Nearly one in five (19%) European shoppers have experienced problems with online home deliveries according to research from JDA. The survey of 8,177 consumers revealed that of those who had experienced problems, nearly half of Swedish shoppers (47%) had suffered from late deliveries compared to 38% in France, 35% in the UK and 30% in Germany. When it came to missed deliveries it was UK that was the leader, with over a quarter (28%) stating they had missed deliveries despite being at home; this compares to 23% in France, 19% in Germany and 14% in Sweden.
The research highlighted an increasing number of consumers are turning towards click & collect or drive services as an alternative to home delivery. The UK was the most popular market for this trend with nearly half of consumers (48%) saying they had used such services in the last 12 months. In contrast, only 31% of consumers in France had done so followed by Sweden (28%) and Germany (19%). Of those shoppers who had used click & collect or driveservices, their cost followed by their convenience were by far their biggest reasons for doing so. The research did reveal that overall, online shopping (including home delivery and/or click & collect), will continue to grow in popularity; just over two-thirds (67%) of European consumers stated it will be their predominant method of shopping in five years’ time.
“The UK remains the bellwether country for online retail; however the likes of Germany, France and Sweden will see significant growth in the coming years. As online retailing continues to grow in popularity, further pressures will be placed on retailers’ fulfilment capabilities as they scramble to scale their operations to meet record levels of demand. As these figures show, retailers risk damaging their brand if they are unable to meet their customers’ expectations when it comes to home deliveries,” said Lee Gill, vice president, retail strategy, EMEA at JDA.
“In order to reduce fulfillment costs, improve service and offer greater convenience many retailers are now turning towards click & collect or drive services. The challenge retailers’ face is having the supply chains capability to successfully support this changing business model.”
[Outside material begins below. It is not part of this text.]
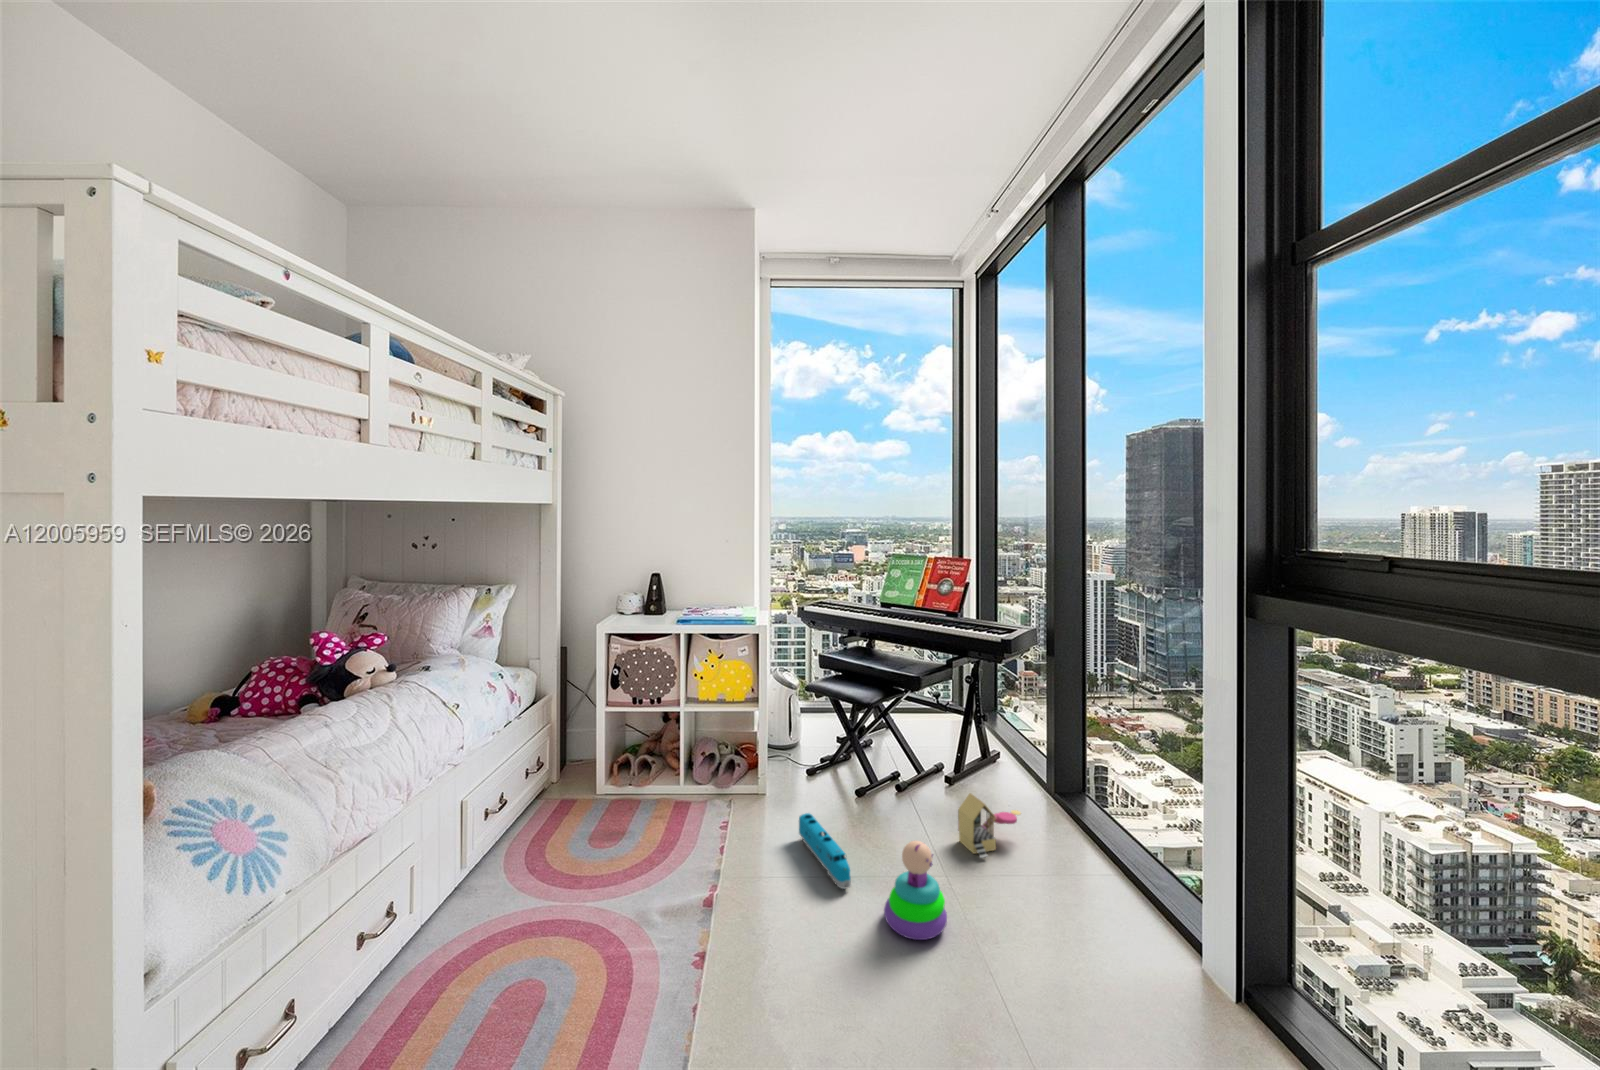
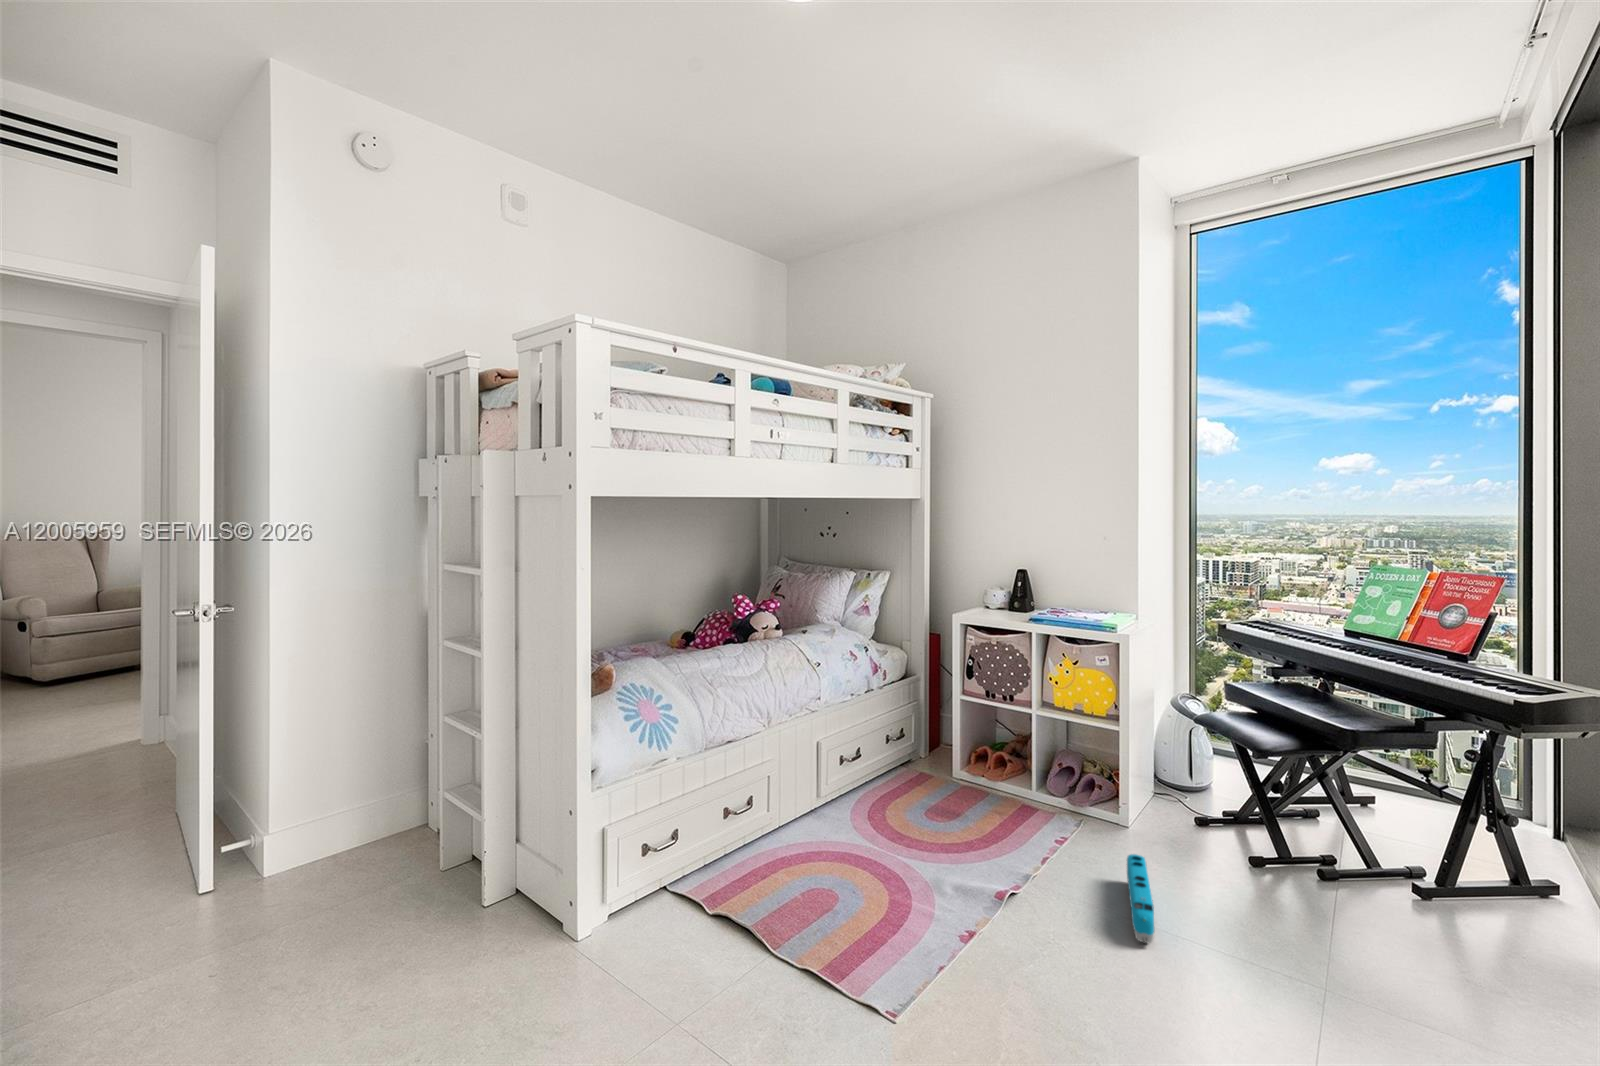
toy house: present [958,793,1021,858] -> none [1365,903,1498,998]
stacking toy: present [884,841,947,940] -> none [1167,908,1256,1032]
Over a third of shoppers prepared to pay for convenience of same-day delivery
On average, more than a third (37%) of European shoppers said they would pay a premium for the immediacy and convenience of a same day (i.e. within a couple of hours) delivery:
- Shoppers in both Germany (42%) and Sweden (40%) were most prepared to pay a premium
- When asked the type of goods consumers were willing to pay a premium for, grocery products was the clear leader in Germany (63%), Sweden (48%) and the UK (40%)
- In France, Electricals and Entertainment (33%) was the product category that shoppers were willing to pay a premium for
Online returns continue to be a source of consumer discontent
When asked what was their biggest frustration when it came to returning online purchases, more than half of consumers (53%) cited having to pay for postage and packaging to return an item. The research found that shoppers in Germany (62%) and Sweden (62%) in particular were averse towards paying this charge. The next biggest frustrations were the hassle of returning items by post or waiting for a courier (35%) and an inability to return goods to a store (21%).
“Across mainland Europe, the online retail market is still developing and is not yet as sophisticated as that found in the UK. This presents those retailers with a great opportunity to implement best-practice into their own operations by learning from the experience of UK retailers,” said Gill. “What is clear, is that consumer and competitive pressures are forcing a contraction in both store collection and order delivery windows from days to hours and even minutes. Fulfillment excellence will be paramount – with those retailers who successfully balance customer service with profitability being the winners in this new retail battleground.”